Reproduce the text read from every one of the records below, line for line, and leave the pictures out of your answer.

*** Records provided

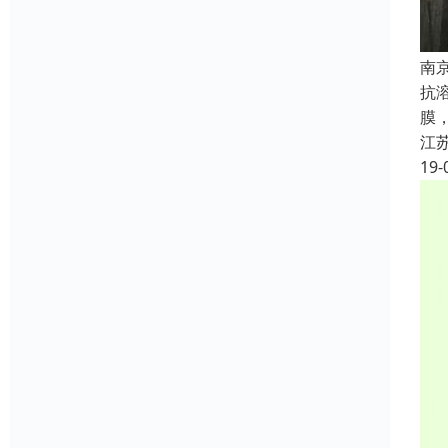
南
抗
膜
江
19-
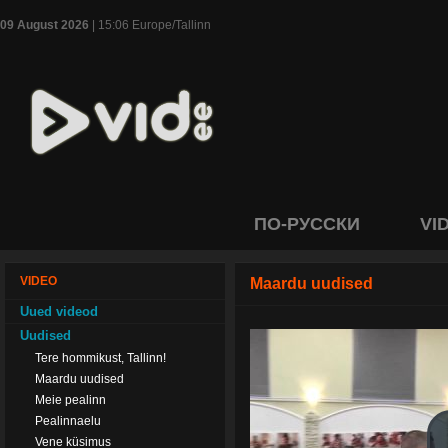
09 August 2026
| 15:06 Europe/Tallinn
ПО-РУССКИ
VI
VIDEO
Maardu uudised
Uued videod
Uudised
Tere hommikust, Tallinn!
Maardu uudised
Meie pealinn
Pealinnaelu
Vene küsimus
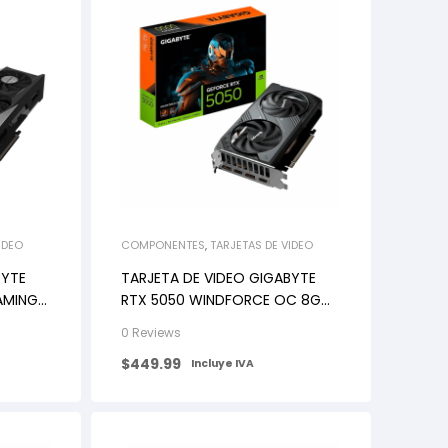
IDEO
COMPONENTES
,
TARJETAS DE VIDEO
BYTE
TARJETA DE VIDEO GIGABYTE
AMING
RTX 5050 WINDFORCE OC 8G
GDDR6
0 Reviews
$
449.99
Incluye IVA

******

Output for this exercise
南
抗
膜
江
19-
09 August 2026
| 15:06 Europe/Tallinn
ПО-РУССКИ
VI
VIDEO
Maardu uudised
Uued videod
Uudised
Tere hommikust, Tallinn!
Maardu uudised
Meie pealinn
Pealinnaelu
Vene küsimus
IDEO
COMPONENTES
,
TARJETAS DE VIDEO
BYTE
TARJETA DE VIDEO GIGABYTE
AMING
RTX 5050 WINDFORCE OC 8G
GDDR6
0 Reviews
$
449.99
Incluye IVA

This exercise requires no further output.